Lastly, this Court notes the lack of consideration of the Ferguson factors in the division of the
marital assets especially the marital home. Upon review, this Court could find no reason as to why Kindalin
was entitled to half of the equity in the home and found no reason for awarding possession of the home to
Christopher other than the fact that his father helped him build it. This chancellor casually mentioned the
Ferguson factors at the very close of her ruling. She stated, “I need to say for the record that in dividing
and considering the division of property, the Court considered the factors in Ferguson v.
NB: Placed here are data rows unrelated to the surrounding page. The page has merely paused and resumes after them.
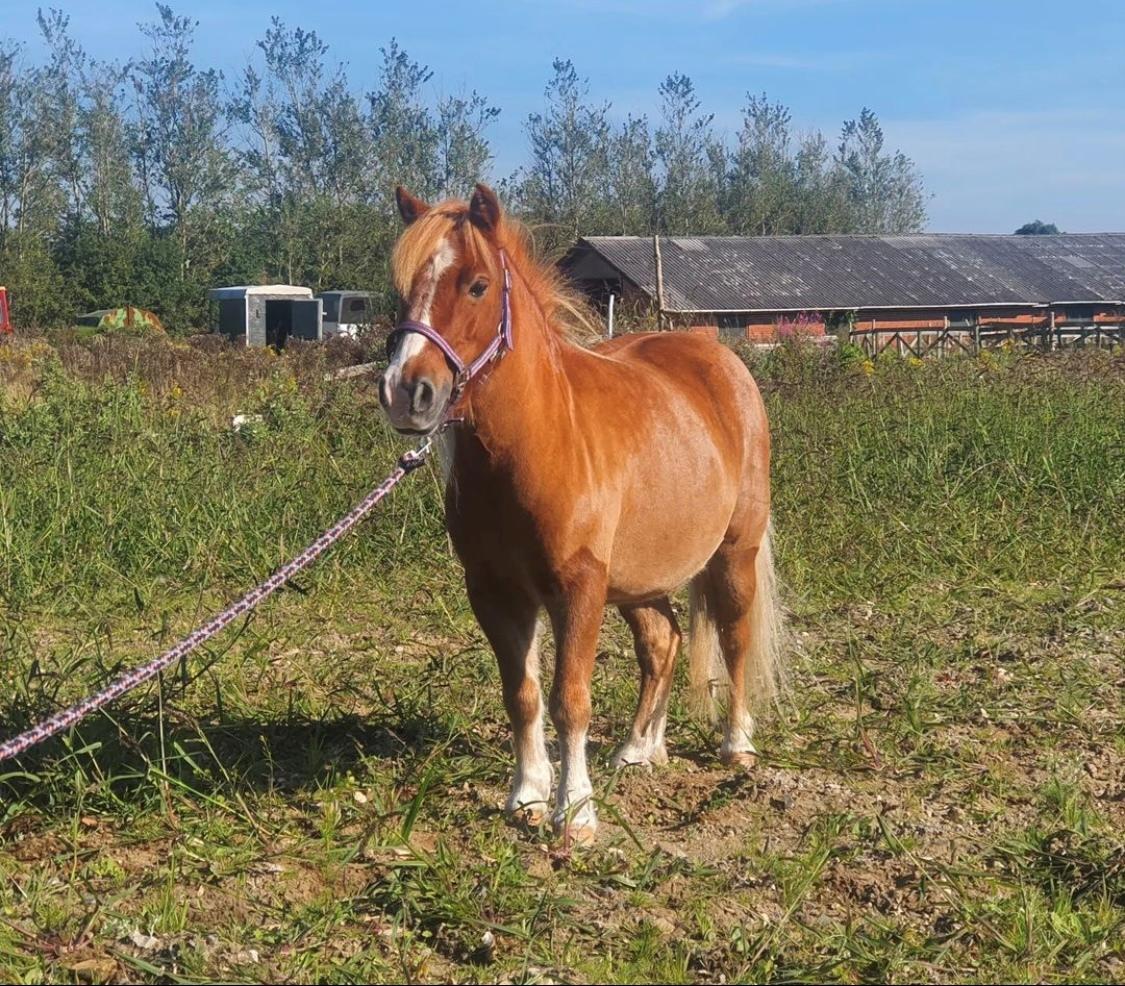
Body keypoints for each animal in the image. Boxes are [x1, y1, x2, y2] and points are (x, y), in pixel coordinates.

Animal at [380, 183, 783, 837]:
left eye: (477, 285)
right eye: (404, 288)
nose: (404, 391)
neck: (538, 444)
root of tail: (719, 359)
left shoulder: (578, 588)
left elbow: (571, 700)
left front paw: (575, 812)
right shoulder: (495, 593)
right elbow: (523, 696)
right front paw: (527, 796)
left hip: (733, 554)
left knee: (734, 637)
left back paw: (737, 745)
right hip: (639, 577)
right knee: (663, 641)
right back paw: (640, 748)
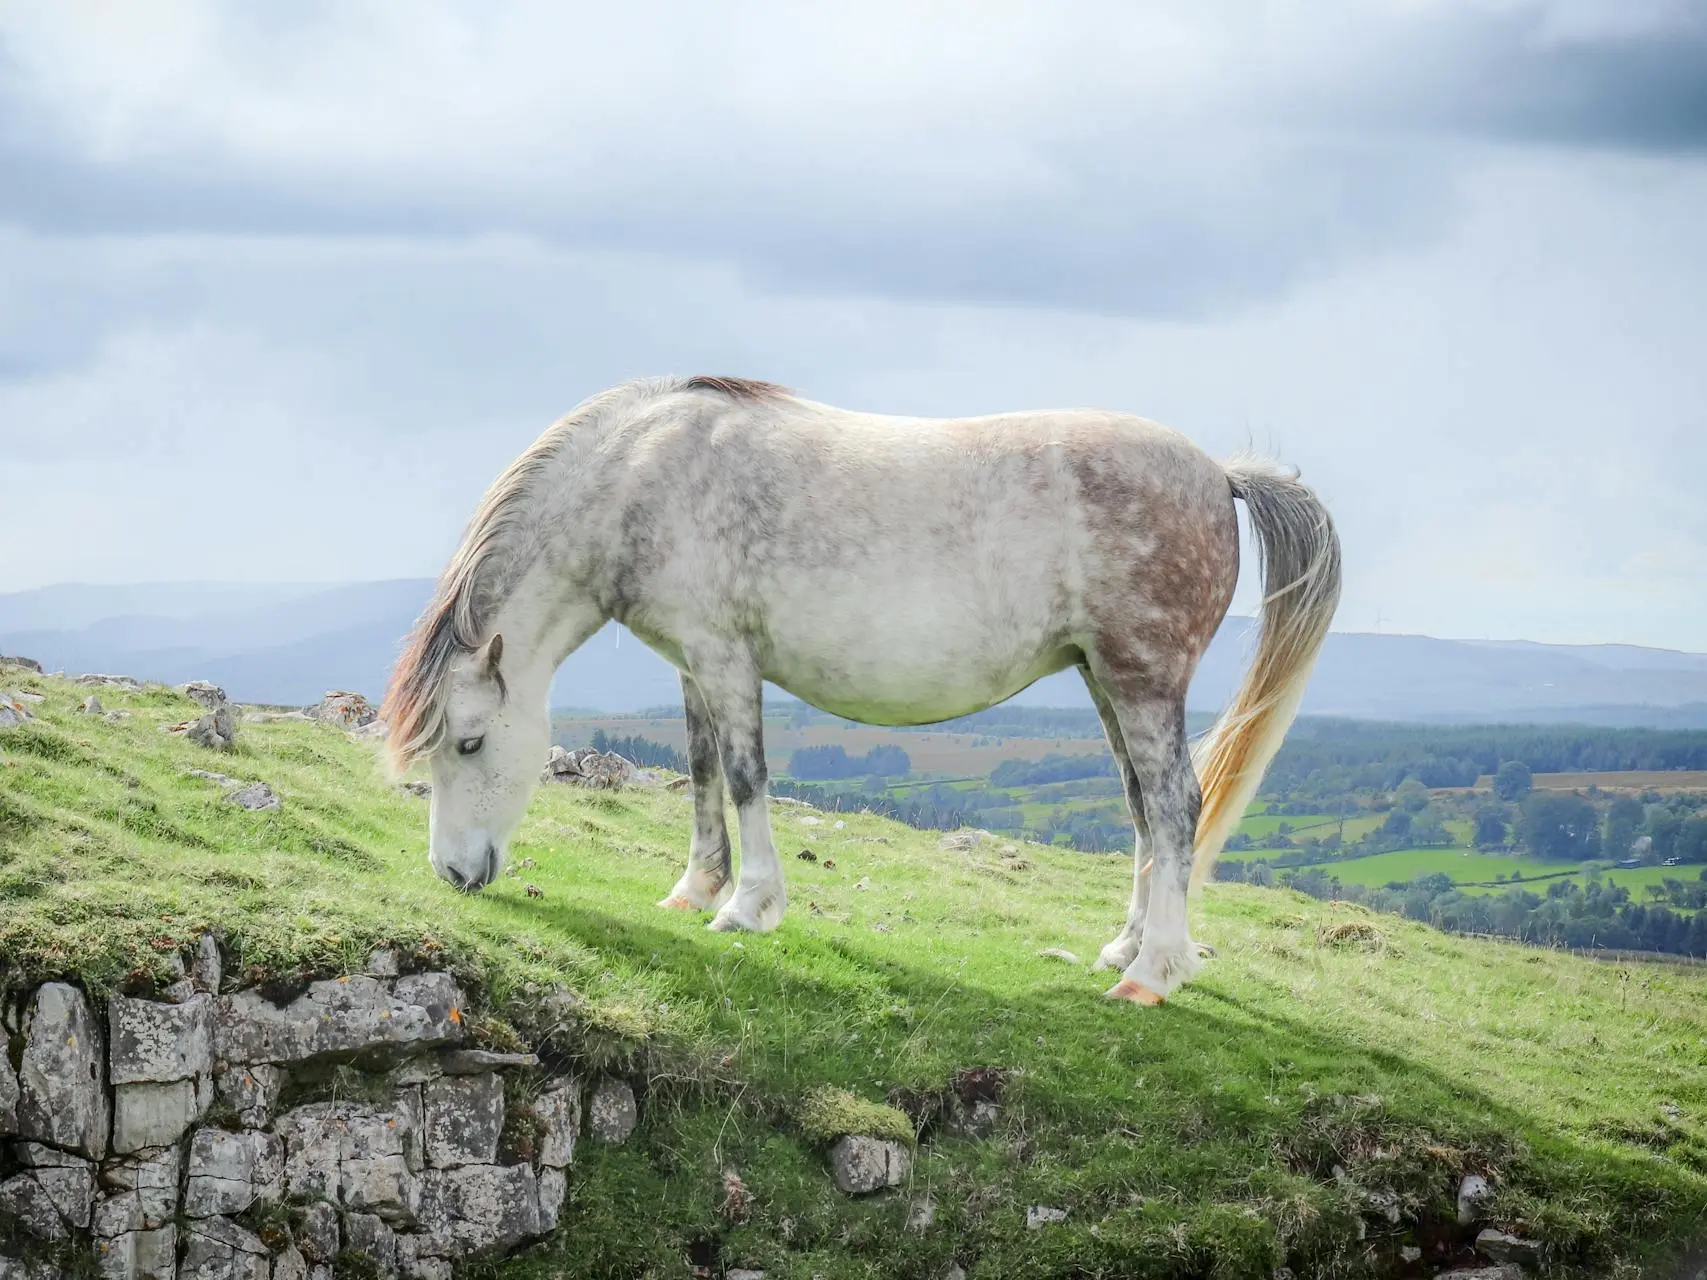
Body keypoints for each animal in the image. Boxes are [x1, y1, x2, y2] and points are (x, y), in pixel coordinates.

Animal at [380, 375, 1338, 1010]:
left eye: (470, 741)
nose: (454, 873)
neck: (641, 478)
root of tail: (1217, 473)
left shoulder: (727, 660)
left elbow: (745, 779)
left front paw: (748, 907)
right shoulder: (691, 664)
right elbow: (700, 776)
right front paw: (695, 889)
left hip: (1141, 680)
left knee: (1176, 807)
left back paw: (1153, 973)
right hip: (1107, 681)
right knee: (1146, 810)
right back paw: (1126, 947)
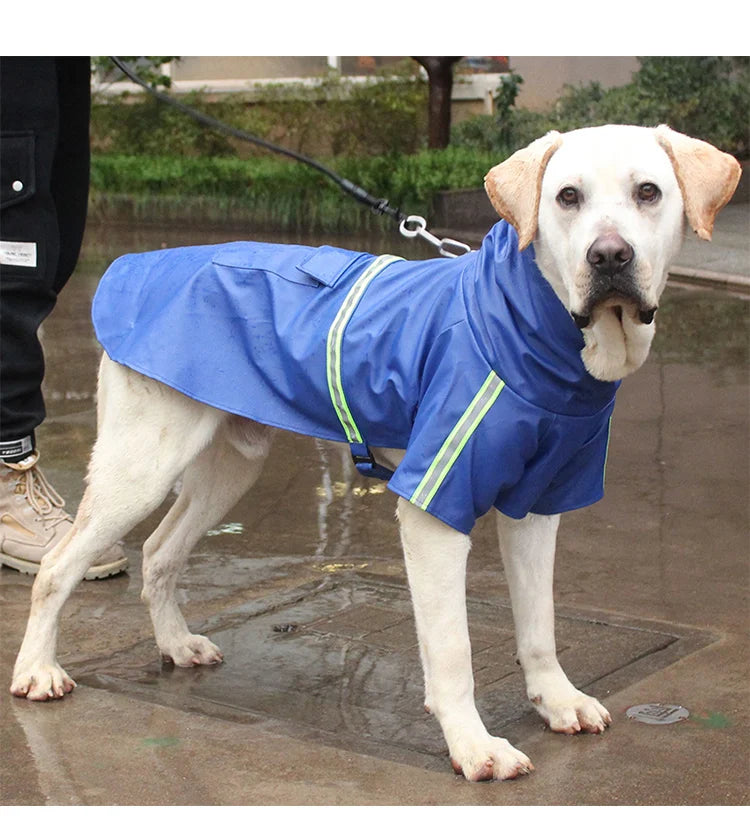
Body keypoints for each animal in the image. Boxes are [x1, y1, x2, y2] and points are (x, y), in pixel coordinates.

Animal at [8, 122, 744, 780]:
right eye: (567, 197)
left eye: (648, 192)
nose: (609, 257)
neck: (538, 333)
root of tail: (137, 265)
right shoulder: (433, 510)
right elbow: (453, 650)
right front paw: (473, 746)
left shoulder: (538, 504)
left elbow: (539, 625)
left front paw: (555, 700)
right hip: (141, 463)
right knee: (59, 566)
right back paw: (38, 669)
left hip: (230, 464)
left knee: (161, 552)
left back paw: (174, 643)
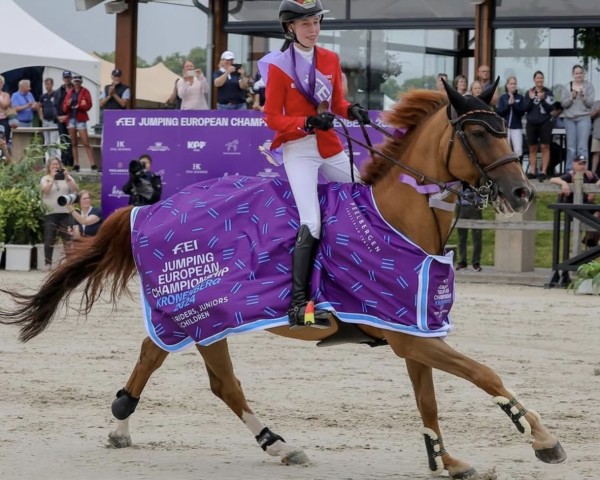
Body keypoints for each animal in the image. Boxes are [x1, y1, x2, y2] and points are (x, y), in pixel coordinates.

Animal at [1, 81, 564, 476]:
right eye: (477, 132)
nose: (521, 194)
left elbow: (428, 397)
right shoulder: (411, 336)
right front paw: (543, 440)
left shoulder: (412, 332)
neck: (399, 216)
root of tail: (152, 206)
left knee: (194, 372)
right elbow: (484, 373)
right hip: (200, 313)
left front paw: (445, 461)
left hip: (204, 317)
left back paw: (259, 441)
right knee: (191, 370)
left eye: (504, 126)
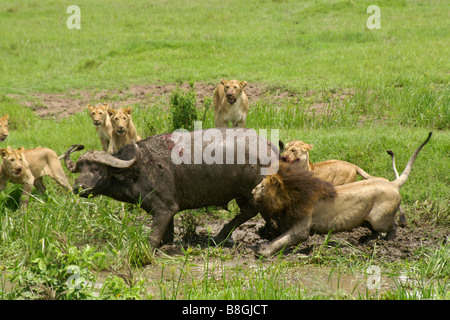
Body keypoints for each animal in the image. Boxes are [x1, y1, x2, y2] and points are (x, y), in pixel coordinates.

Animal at [64, 129, 280, 249]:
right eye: (80, 169)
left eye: (97, 169)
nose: (79, 187)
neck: (137, 169)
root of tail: (270, 146)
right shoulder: (164, 212)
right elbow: (167, 234)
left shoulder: (165, 208)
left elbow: (153, 236)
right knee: (250, 212)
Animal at [253, 132, 432, 258]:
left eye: (262, 185)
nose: (252, 191)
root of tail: (391, 184)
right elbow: (281, 238)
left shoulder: (302, 228)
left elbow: (282, 240)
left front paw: (263, 250)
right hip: (366, 219)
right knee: (375, 231)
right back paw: (366, 241)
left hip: (379, 219)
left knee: (392, 227)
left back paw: (386, 242)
Ferguson, so
that we can have that on the record.” This capricious mention of the case merely to have it on the record
was not the intent of the Mississippi Supreme Court. Rather, chancellors should consider the eight factors
laid out in Ferguson throughout the entire process of dividing the marital assets.
¶20. THE JUDGMENT OF THE HINDS COUNTY CHANCERY COURT IS REVERSED
AND RENDERED. COSTS OF THE APPEAL ARE ASSESSED TO THE APPELLEE.
KING AND SOUTHWICK, P.JJ., THOMAS, LEE, IRVING, MYERS, CHANDLER
AND GRIFFIS, JJ., CONCUR. MCMILLIN, C.J., CONCURS IN RESULT ONLY.